WORK ORDER ->
Your job is to copy every line in the material containing the word "middle".

GIVEN ENTRIES ->
---

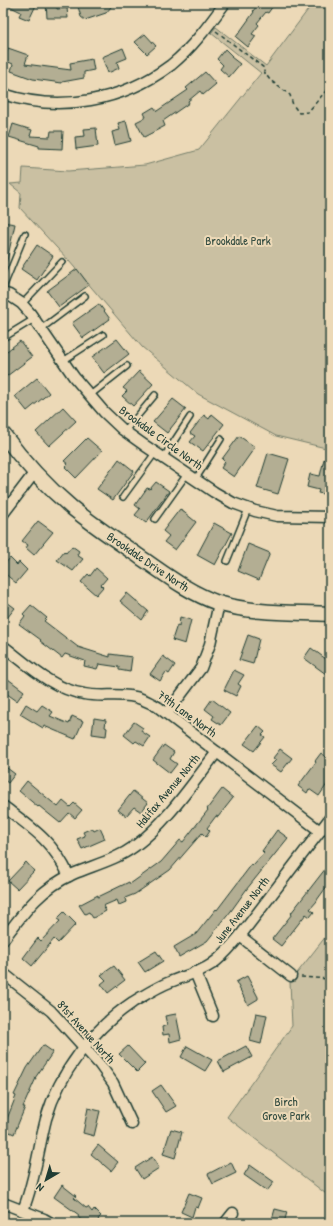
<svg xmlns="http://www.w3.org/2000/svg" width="333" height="1226" viewBox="0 0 333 1226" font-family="'Patrick Hand',sans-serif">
  <rect width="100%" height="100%" fill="#ecd9b7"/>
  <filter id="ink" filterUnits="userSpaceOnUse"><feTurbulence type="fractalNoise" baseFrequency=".025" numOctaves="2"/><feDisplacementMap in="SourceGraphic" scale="8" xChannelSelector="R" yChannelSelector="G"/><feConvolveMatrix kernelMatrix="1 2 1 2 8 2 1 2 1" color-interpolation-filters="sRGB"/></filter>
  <g filter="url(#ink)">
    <g fill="#cac0a2" stroke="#747e6b">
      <polygon points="313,3 330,3 330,449 276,436 198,394 142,347 69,261 20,208 21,193 10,184 22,183 23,168 68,171 145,165 199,150 261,73 211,33 216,27 266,66"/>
      <polygon points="330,931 330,1197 227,1117 292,1026 290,982"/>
    </g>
    <g fill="#b3ae93" stroke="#1f3d34">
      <polygon points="3,3 37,3 29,20 19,16 21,12"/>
      <polygon points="46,3 57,3 57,9 67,8 68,18 47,18"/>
      <polygon points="77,3 110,3 111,7 106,13 85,20 81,17"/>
      <polygon points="259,3 275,3 268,13 266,12 257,23 259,25 252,34 256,36 248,47 236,37 254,12 253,11"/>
      <polygon points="145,34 156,46 147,54 135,42"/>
      <polygon points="8,48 28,55 25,64 71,70 70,63 92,59 94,70 84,72 84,78 62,82 62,83 33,79 11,71 13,64 4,60"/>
      <polygon points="123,48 127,58 117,62 119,68 108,73 102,57"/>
      <polygon points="225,49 232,56 231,57 240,64 229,77 220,69 223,65 217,59"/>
      <polygon points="205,72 216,84 203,95 200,91 188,101 189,103 163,121 165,126 144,137 136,122 146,117 144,113 154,107 157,111 188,90 186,88"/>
      <polygon points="126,121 131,141 115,145 112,132 120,130 118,123"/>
      <polygon points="13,124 32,130 30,136 50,137 51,131 63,131 62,149 39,148 39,146 9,137"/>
      <polygon points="96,128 98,146 76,149 75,137 85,136 84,129"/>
      <polygon points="3,222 15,224 6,265 3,265"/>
      <polygon points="37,245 53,256 37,280 21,269"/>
      <polygon points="77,269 89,285 59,307 47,291"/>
      <polygon points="99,304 110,319 83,338 72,323"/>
      <polygon points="117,339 129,354 104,373 92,357"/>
      <polygon points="20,341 32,357 3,379 3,354"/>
      <polygon points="139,371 153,384 133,406 122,396 127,391 123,388"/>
      <polygon points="37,378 49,393 27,411 15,396"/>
      <polygon points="173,399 186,409 167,433 153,422"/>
      <polygon points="63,407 76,421 49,446 36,432"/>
      <polygon points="212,414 224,424 203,451 190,442 195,436 190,433 204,415 209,419"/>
      <polygon points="239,436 255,447 234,477 221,468 225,462 222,459"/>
      <polygon points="87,438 102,451 76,478 65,467 68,464 64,461"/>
      <polygon points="268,453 289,459 278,494 257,488"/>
      <polygon points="119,459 134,471 113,500 97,489"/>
      <polygon points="324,459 330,460 330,488 328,495 318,493 319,490 307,487 310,474 320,476"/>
      <polygon points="156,482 169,491 146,523 135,515 140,509 135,505 147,488 150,489"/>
      <polygon points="180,509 196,522 175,550 164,542 169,536 163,531"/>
      <polygon points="38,521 53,532 34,555 26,548 28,545 22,541"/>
      <polygon points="214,523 232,533 215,565 197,555"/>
      <polygon points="248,544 270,553 259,580 238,571"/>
      <polygon points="72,546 79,551 77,555 83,559 73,571 57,560 64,551 66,553"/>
      <polygon points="10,558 17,565 19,562 27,570 16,583 3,572 3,566"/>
      <polygon points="96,568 107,578 101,585 103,587 96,595 81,582 88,574 90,576"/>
      <polygon points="127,593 148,611 142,620 120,601"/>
      <polygon points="3,599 15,608 3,623"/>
      <polygon points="31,605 47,618 44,621 78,647 110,657 110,654 132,657 130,672 119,670 119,667 99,664 97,669 84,666 85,661 65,654 62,658 40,641 41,640 19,624 25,616 23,614"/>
      <polygon points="180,617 191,620 185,644 172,640 177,625 179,626"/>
      <polygon points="248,635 259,639 253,664 239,660"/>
      <polygon points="311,648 330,662 330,677 304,658"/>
      <polygon points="163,656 175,665 169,674 166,672 160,681 150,674"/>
      <polygon points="234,670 244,675 238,684 241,686 236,696 224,690"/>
      <polygon points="8,679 24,691 17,701 3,691 3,683 5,684"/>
      <polygon points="212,699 230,713 221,725 212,719 214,716 205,709"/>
      <polygon points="26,704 37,711 42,705 53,712 50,716 69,724 72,716 83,721 75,739 44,726 43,728 20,714"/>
      <polygon points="94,718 106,720 105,727 107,728 106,736 92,734"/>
      <polygon points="134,722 143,728 141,731 150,737 144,746 136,741 134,743 124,735"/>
      <polygon points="258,726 265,732 262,735 265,737 254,751 244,744"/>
      <polygon points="164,745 174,752 170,759 177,764 170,773 153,760"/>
      <polygon points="280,749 292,758 281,772 271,765 276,760 273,758"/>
      <polygon points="321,753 330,760 330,780 319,796 309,789 307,793 298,786 316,762 315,761"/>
      <polygon points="3,765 15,774 8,783 3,779"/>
      <polygon points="27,781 58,807 63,801 70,807 74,803 82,810 75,818 69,813 60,823 39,806 38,807 19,791"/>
      <polygon points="222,789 233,798 218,817 216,816 207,828 210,831 206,837 202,833 170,870 135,894 125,898 126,902 119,905 117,900 103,906 106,911 93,918 89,912 85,914 79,905 98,895 98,897 129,882 130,884 161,862 180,840 183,842 208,810 207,809"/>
      <polygon points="133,791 148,803 141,812 134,807 126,816 118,810"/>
      <polygon points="92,828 94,831 100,828 105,839 82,849 77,839 85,836 83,832"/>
      <polygon points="277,830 288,838 246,890 231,911 207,941 179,957 174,947 196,934 216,909 217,910 252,864 253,865 264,853 262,851"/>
      <polygon points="26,862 34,871 17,889 8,881"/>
      <polygon points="326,868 330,871 330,882 317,900 317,901 310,909 314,912 310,917 306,914 281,946 272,939 292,914 291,913"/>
      <polygon points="64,912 76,924 58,943 54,939 32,966 23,958 38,938 41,941 60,921 57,919"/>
      <polygon points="156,951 163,961 145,972 138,962"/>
      <polygon points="114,966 125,980 108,993 101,984 106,980 101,975"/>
      <polygon points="247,976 258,997 258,999 248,1005 236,982"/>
      <polygon points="256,1013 267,1015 261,1044 250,1041"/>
      <polygon points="176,1014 181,1039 170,1042 169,1034 163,1035 162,1027 167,1025 165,1016"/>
      <polygon points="43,1045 53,1052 35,1078 36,1078 23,1107 25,1107 14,1134 3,1129 16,1096 14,1095 27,1068"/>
      <polygon points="128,1046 145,1064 137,1072 119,1054"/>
      <polygon points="187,1046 212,1060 205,1071 181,1057"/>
      <polygon points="246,1046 252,1057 224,1072 218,1061"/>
      <polygon points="161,1085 176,1106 166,1112 152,1091"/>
      <polygon points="88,1108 100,1111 94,1136 83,1133"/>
      <polygon points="171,1129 182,1132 175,1158 163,1154"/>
      <polygon points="98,1145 118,1162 111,1171 91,1154"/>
      <polygon points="152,1157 159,1168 142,1179 135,1168"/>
      <polygon points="231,1162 236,1173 213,1184 208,1174"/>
      <polygon points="250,1165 274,1182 267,1191 244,1175"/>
      <polygon points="62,1185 76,1196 74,1198 86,1208 88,1207 92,1212 94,1209 101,1216 98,1219 101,1223 85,1223 78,1217 79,1215 54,1197"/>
      <polygon points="189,1193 202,1198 198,1208 195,1207 192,1217 181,1212"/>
      <polygon points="275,1209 287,1212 284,1223 271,1223"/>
    </g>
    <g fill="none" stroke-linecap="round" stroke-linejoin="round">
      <g stroke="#1f3d34" stroke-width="8">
        <g id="lane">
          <polyline points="3,288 25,234"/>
          <polyline points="22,304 62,262"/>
          <polyline points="41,329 85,296"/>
          <polyline points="3,338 34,319"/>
          <polyline points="63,361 103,335"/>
          <polyline points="89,396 127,366"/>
          <polyline points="125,431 155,395"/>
          <polyline points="163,458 190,417"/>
          <polyline points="195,480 221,439"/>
          <polyline points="123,497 155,453"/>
          <polyline points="155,519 187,474"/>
          <polyline points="227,561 248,509"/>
        </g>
      </g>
      <g stroke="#1f3d34" stroke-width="13">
        <g id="street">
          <path d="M3,94c57,19 120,7 168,-29 21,-17 38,-40 54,-62"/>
          <polyline points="3,293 9,295 21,303 30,313 74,377 104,412 123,430 144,445 214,492 233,503 255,511 277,516 330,517"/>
          <polyline points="3,514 35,472"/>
          <path d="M3,646c24,18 49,43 81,48 15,3 30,0 46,2 10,1 19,6 28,11l162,124"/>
          <polyline points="167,713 201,668 210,644 219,603"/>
          <path d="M3,806c29,22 50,35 66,70"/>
          <polyline points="240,936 291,976"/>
          <path d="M3,940c21,-28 37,-51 70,-66 21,-9 43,-14 62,-28 32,-24 57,-62 82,-94"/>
          <polyline points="195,972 213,1016"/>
          <polyline points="3,973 51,1011 100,1065 113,1083 132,1124"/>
          <polyline points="3,1203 44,1219 51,1223"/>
          <path d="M23,1210c12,-29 15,-60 23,-91 13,-46 47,-90 87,-117 12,-7 24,-15 37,-20 14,-6 29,-9 42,-18 11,-7 19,-18 28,-28l90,-118"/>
          <polyline points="225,1223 233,1213"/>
        </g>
      </g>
      <g stroke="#1f3d34" stroke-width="17">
        <path id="secondary" d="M3,434c20,27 43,52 68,73 22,18 46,34 69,50 25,17 49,36 78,46 36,11 75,9 112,11"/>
      </g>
      <g stroke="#1f3d34" stroke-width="1.5" stroke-dasharray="4 3" stroke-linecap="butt">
        <polyline points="216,31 264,68 264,72 270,80 290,95 293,105 299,113 308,112 330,86"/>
        <polyline points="301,977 330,979"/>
      </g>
      <use href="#lane" stroke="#ecd9b7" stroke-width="5"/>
      <use href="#street" stroke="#ecd9b7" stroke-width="10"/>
      <use href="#secondary" stroke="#ecd9b7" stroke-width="14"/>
    </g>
  </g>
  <g text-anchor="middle" stroke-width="4" stroke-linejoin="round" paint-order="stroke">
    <g font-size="12" fill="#304a3f" stroke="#ecd9b7">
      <text x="238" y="245">Brookdale Park</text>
      <text x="286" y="1106">Birch<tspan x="286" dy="14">Grove Park</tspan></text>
    </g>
    <g font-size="12" fill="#1f3d34" stroke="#ecd9b7">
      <text transform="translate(161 438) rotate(36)" y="4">Brookdale Circle North</text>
      <text transform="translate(148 562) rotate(34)" y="4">Brookdale Drive North</text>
      <text transform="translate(187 714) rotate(36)" y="4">79th Lane North</text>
      <text transform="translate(168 791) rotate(-50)" y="4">Halifax Avenue North</text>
      <text transform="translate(242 910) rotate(-52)" y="4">June Avenue North</text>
      <text transform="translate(86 1032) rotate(48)" y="4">81st Avenue North</text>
    </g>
  </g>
  <rect width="333" height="1226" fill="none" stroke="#ecd9b7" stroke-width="16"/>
  <rect x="8" y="8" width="317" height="1210" fill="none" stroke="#1f3d34" stroke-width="1.5" filter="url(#ink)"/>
  <g transform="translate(46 1180) rotate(218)" stroke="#ecd9b7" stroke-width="3" paint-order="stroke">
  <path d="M0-3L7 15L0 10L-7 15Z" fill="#1f3d34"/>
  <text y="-6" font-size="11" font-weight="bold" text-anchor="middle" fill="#1f3d34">N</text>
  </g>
</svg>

---

WRITTEN ANSWER ->
  <g text-anchor="middle" stroke-width="4" stroke-linejoin="round" paint-order="stroke">
  <text y="-6" font-size="11" font-weight="bold" text-anchor="middle" fill="#1f3d34">N</text>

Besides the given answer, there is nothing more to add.